When a child-abuse scandal is uncovered at an unlicenced daycare in small-town Saskatchewan, it polarizes the community. Frann Harris, a rookie court reporter assigned to the trial the longest in Saskatchewan history starts to wonder if the scope of the alleged crimes is dwarfed by something even more startling: a botched police investigation and inappropriate courtroom procedures. Harris' narrative alternates between the stories of child sexual abuse and whimsical recollections of her own childhood, using the odd touch of humour. Because the unfamiliar courtroom jargon sounds like a foreign language to her and to most readers, she translates it into plain English, and simplifies and demystifies elaborate and stylized courtroom procedures.

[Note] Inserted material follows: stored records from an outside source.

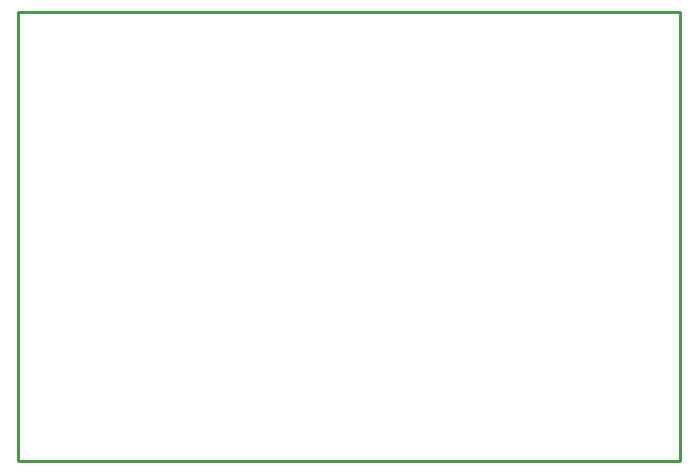
<source format=gm1>
G04*
G04 #@! TF.GenerationSoftware,Altium Limited,Altium Designer,18.0.9 (584)*
G04*
G04 Layer_Color=16711935*
%FSLAX43Y43*%
%MOMM*%
G71*
G01*
G75*
%ADD15C,0.254*%
D15*
X0Y38000D02*
X0Y0D01*
X0Y38000D02*
X56000D01*
X0Y0D02*
X56000D01*
X56000Y38000D02*
X56000Y0D01*
M02*

</source>
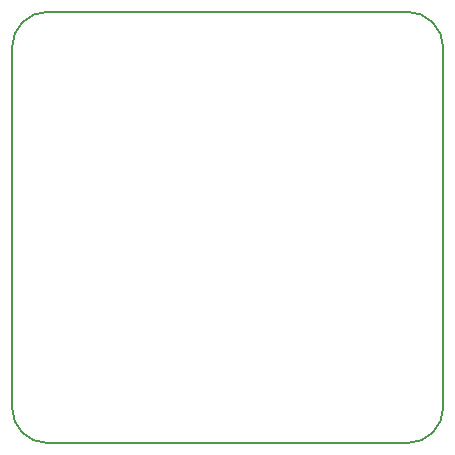
<source format=gko>
G04 Layer: BoardOutlineLayer*
G04 EasyEDA v6.5.40, 2024-02-08 20:30:12*
G04 8a8f0ff451d84adea016c743fcc8db9f,2e16165ee3bb4678bfb3015e44e098b9,10*
G04 Gerber Generator version 0.2*
G04 Scale: 100 percent, Rotated: No, Reflected: No *
G04 Dimensions in millimeters *
G04 leading zeros omitted , absolute positions ,4 integer and 5 decimal *
%FSLAX45Y45*%
%MOMM*%

%ADD10C,0.2000*%
D10*
X0Y3349993D02*
G01*
X0Y299999D01*
X3649992Y3349993D02*
G01*
X3649992Y299999D01*
X299999Y3649992D02*
G01*
X3349993Y3649992D01*
X299999Y0D02*
G01*
X3349993Y0D01*
G75*
G01*
X299999Y3649993D02*
G03*
X0Y3349993I0J-300000D01*
G75*
G01*
X3649993Y3349993D02*
G03*
X3349993Y3649993I-300000J0D01*
G75*
G01*
X3349993Y0D02*
G03*
X3649993Y299999I0J299999D01*
G75*
G01*
X0Y299999D02*
G03*
X299999Y0I299999J0D01*

%LPD*%
M02*

</source>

Harris takes the reader into the courtroom, recreating the trial in all its complexities: the painful allegations of the children and their parents; the daily parry-and-thrust of lawyers trying to discredit both the police investigation and the testimony of the victims; and the contradictory testimony of psychologists and medical experts. Harris also goes outside the courtroom, interviewing witnesses and eavesdropping on the conversations of the accused, the police, neighbours and journalists. The verdicts in the Martensville case were and still are hotly contested. We may never know what really happened at the daycare, but in Martensville: Truth or Justice? The Story of the Martensville Daycare Trials, we can learn the intricacies of the investigation and the trial, and decide for ourselves whether justice was served.